Servant is set primarily within the confines of the Turners’ opulent pre-war brownstone, where Ambrose’s Dorothy is a hollow wall hidden behind a thin veneer of slowly cracking floral wallpaper. The trauma she’s faced is unfathomable and has carved a hole in her heart. But with an unwavering smile and piercing eyes, she attempts to mask her character’s true emotions behind perfectly coiffed hair and designer dresses so you don’t see how quickly she’s falling apart.

That she grows so hyper manic while attempting to act normal only puts her breakdown in a clearer spotlight. In her mind, Jericho never died, so she’s nothing but a young mother trying to balance her life and have it all. But Dorothy exists in a constant state of denial, and Ambrose plays her as always being on the cusp of remembering what happened to her son. This push-and-pull of emotions creates the necessary friction for the scenes where Dorothy finally explodes, like when her family attempts to wake her up to Jericho’s fate at the end of the first season.

Building a performance as harrowing and dynamic as this meant Ambrose had to walk a tightrope into not letting her character become a gross exaggeration of someone struggling with traumatic grief. As she told Backstage:

“How do you make sense of all of those catatonic moments and all of the mania? I don’t know if that’s necessarily in the script…I didn’t do it from an outside-in way of what it looked like. It was more just trying to navigate the mask she wears.”

The mask Dorothy wears is the lies she tells herself about the death of her son. It’s why she, in her heightened emotional state, often acts in a way that feels forced, or unrealistic. That’s not Ambrose the actor pushing out these emotions, it’s Dorothy the character. There’s an unsteady conviction about what happened to Jericho building pressure within Dorothy that’s constantly on the verge of boiling over, and she tries to compensate for these complex emotions by acting like everything is fine. But because Dorothy’s trauma has her so keyed up, she hardly fools anyone.

Data |
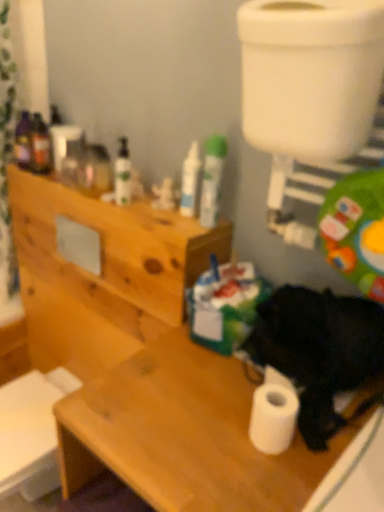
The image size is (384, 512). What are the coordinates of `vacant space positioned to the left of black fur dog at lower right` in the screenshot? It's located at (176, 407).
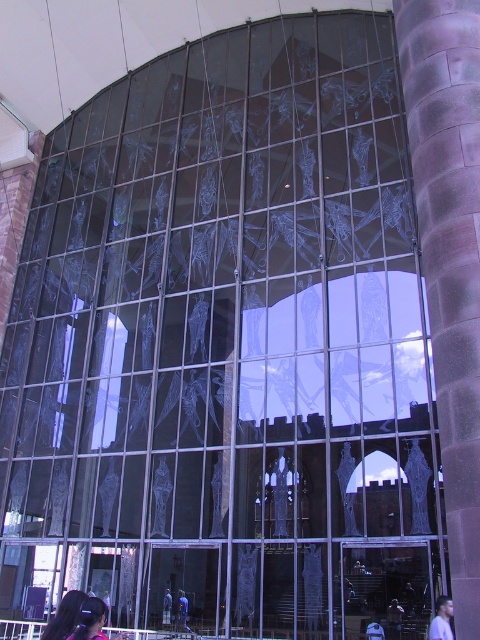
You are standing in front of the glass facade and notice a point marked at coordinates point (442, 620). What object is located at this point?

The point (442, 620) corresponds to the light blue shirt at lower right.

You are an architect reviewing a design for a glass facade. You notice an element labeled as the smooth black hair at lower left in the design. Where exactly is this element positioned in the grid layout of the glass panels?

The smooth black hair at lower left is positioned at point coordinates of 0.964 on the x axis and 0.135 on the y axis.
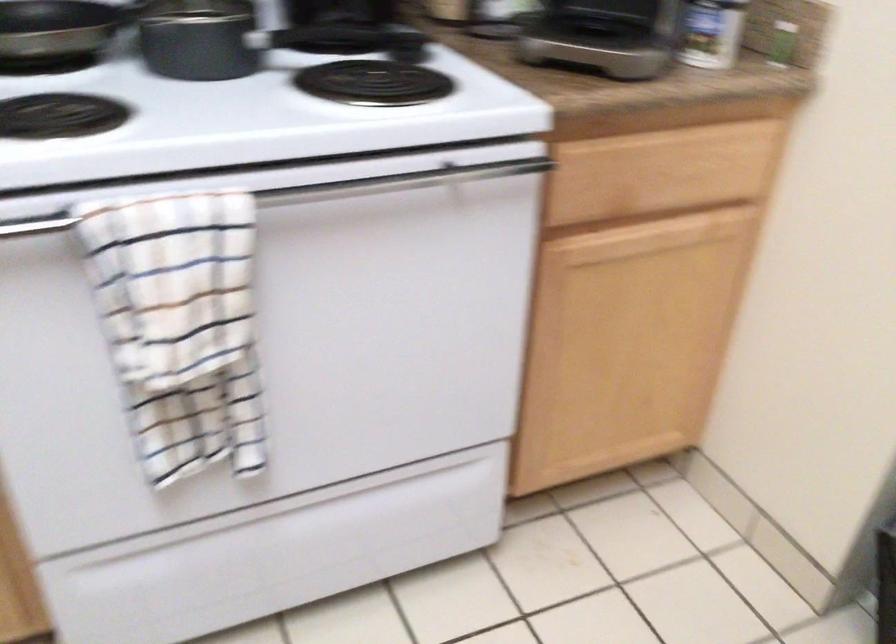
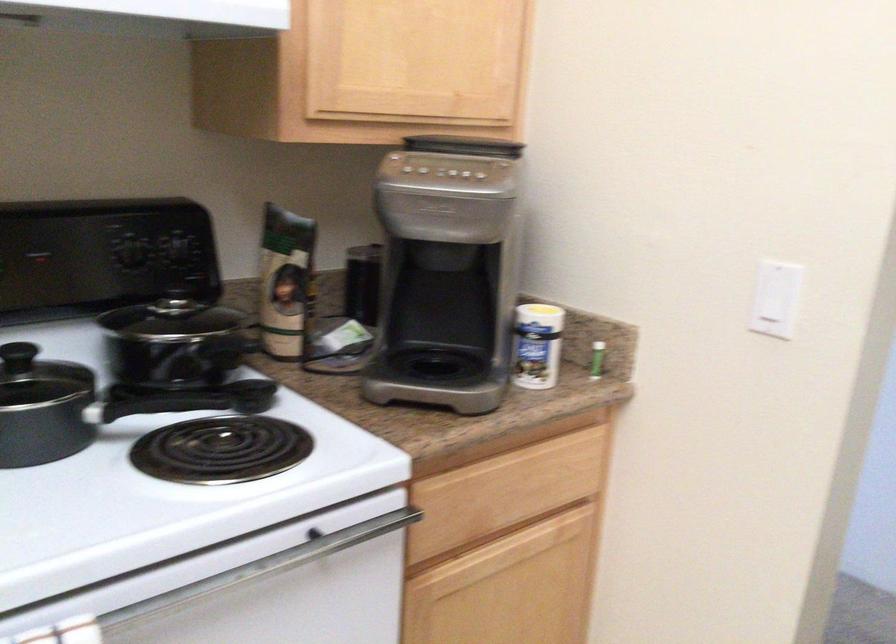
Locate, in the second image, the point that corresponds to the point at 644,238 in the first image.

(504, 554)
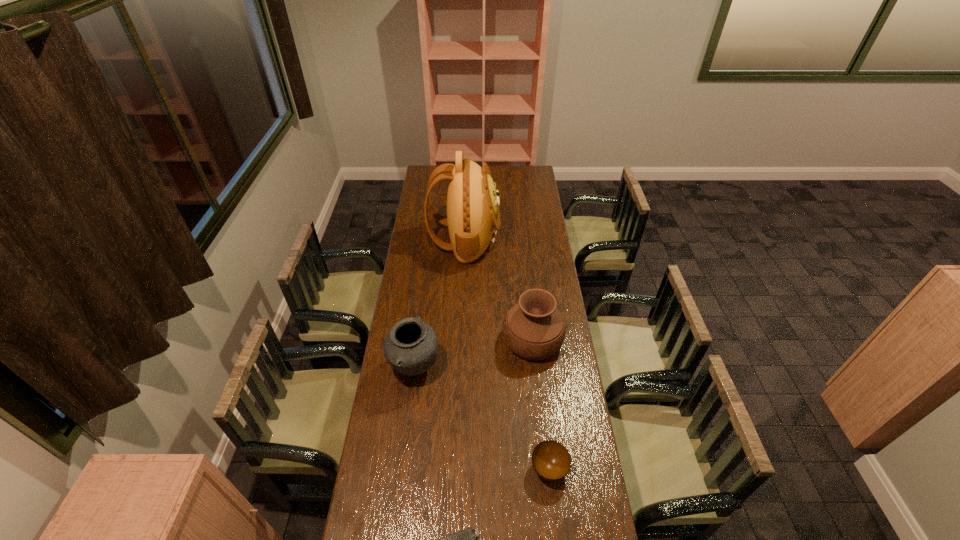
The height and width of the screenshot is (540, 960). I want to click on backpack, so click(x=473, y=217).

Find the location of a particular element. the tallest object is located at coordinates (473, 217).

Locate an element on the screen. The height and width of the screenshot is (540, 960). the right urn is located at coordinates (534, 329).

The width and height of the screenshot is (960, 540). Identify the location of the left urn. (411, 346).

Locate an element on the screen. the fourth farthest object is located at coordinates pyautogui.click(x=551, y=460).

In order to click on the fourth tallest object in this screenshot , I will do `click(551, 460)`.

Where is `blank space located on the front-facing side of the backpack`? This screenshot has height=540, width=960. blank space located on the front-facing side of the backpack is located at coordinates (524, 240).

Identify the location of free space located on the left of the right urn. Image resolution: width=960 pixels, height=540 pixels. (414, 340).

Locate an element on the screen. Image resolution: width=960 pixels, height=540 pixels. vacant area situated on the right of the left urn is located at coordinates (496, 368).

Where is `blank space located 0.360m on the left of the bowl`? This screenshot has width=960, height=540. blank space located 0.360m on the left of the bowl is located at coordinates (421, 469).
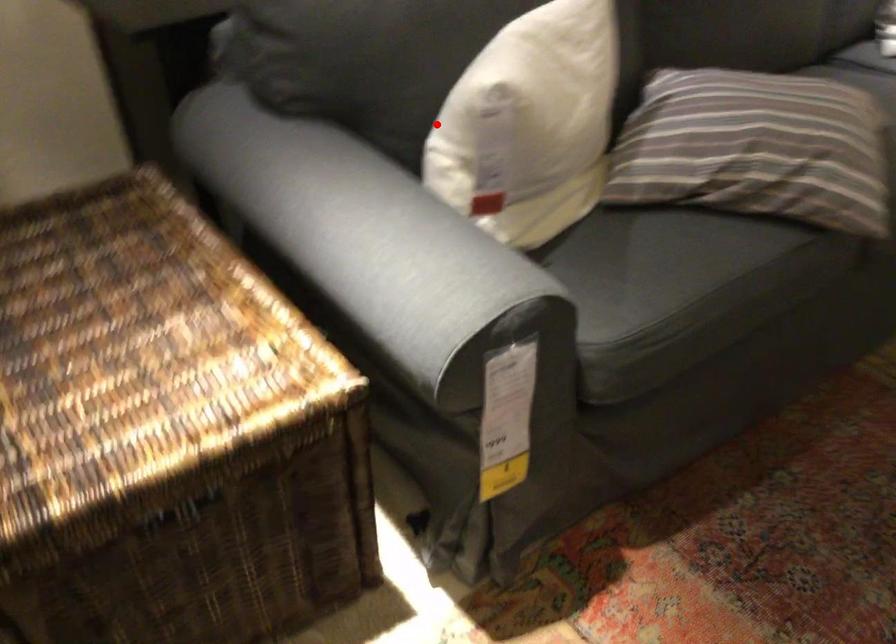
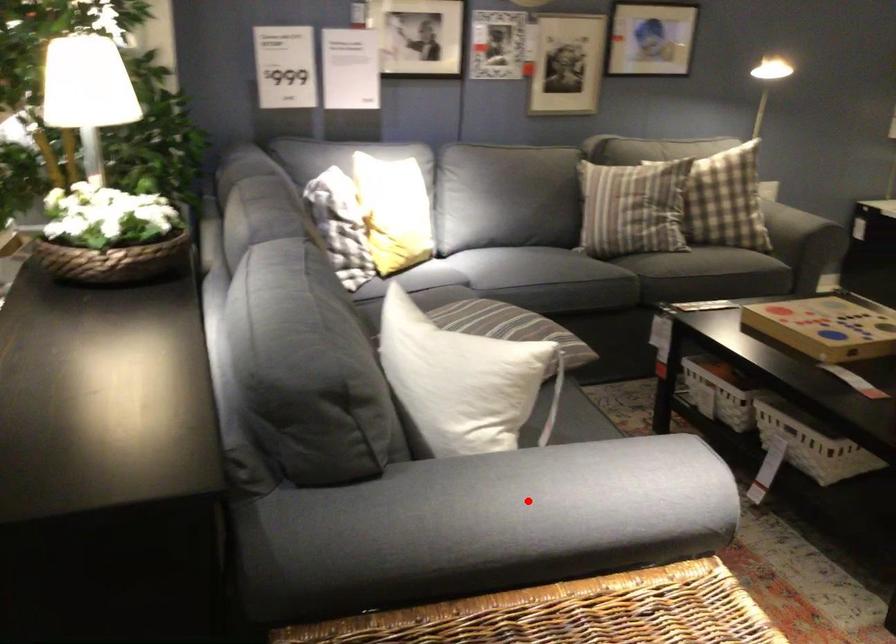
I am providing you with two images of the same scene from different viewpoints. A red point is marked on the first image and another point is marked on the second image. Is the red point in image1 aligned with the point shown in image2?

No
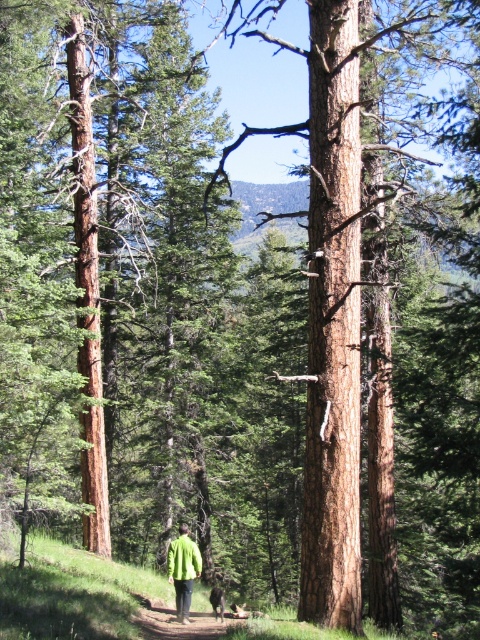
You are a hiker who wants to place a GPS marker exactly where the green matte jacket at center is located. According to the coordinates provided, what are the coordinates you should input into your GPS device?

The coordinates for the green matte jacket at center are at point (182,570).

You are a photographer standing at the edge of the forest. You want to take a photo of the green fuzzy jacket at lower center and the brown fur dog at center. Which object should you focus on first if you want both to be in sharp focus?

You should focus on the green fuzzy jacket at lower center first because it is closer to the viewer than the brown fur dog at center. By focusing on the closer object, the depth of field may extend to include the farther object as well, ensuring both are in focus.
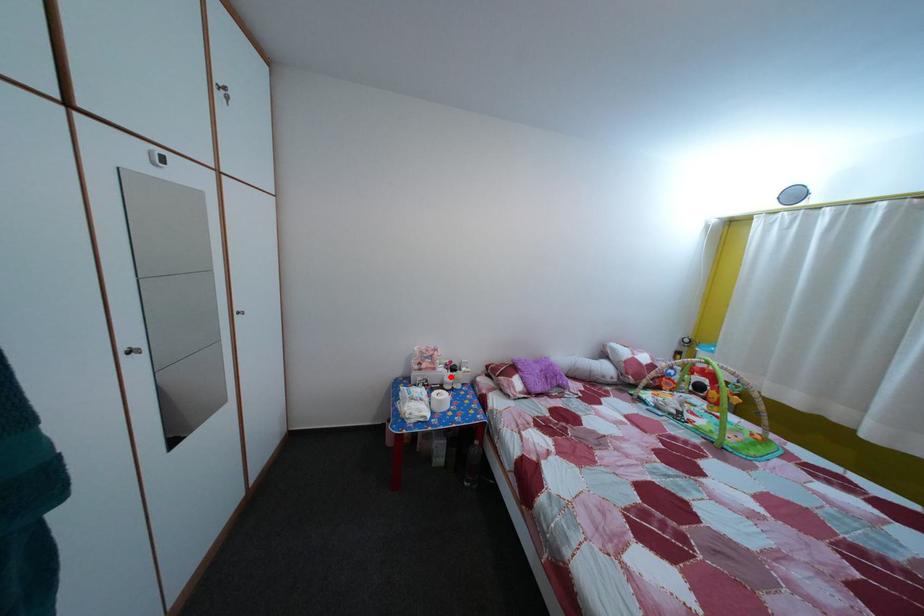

Things to do |
1 - According to the text about Servant, where is the series mainly set?
2 - Pick up the text on Ambrose's portrayal of Dorothy in Servant after its final sentence and continue it.

Results |
1 - Within the confines of the Turners' opulent pre-war brownstone.

2 -
One could argue that in Servant, Ambrose treads the line of being over the top, but she’s so emotionally grounded that it’s difficult to point to a single moment that feels disingenuous. The actions she takes feel motivated by a woman struggling with a devastating trauma, not by actorly choices meant to convey an abstract idea dynamically.

Ambrose puts herself through an emotional ringer to become Dorothy, but the most surprising — and compelling — aspect of her performance is how she finds such darkly riotous humor in her character’s downward spiral. As Shyamalan told Backstage:

“It was hysterical and it was effortless and tragic and yet super, super funny. Others who were auditioning were tentative about the mania part of it, about the kind of over-the-topness. But Lauren tripled down on it. She just went for it and imbued every single moment, even the ones that weren’t written that way, with that kind of vibrating pain. That translated into these kinds of pyrotechnics that you’re watching her do.”

The humor behind Dorothy’s pain is where Ambrose truly gets to shine. She gives the character these remarkably entertaining facial expressions — whether it’s in abject rage at Leanne or her utter devotion towards Jericho — that feel like they’re teetering on the brink of mugging to the camera.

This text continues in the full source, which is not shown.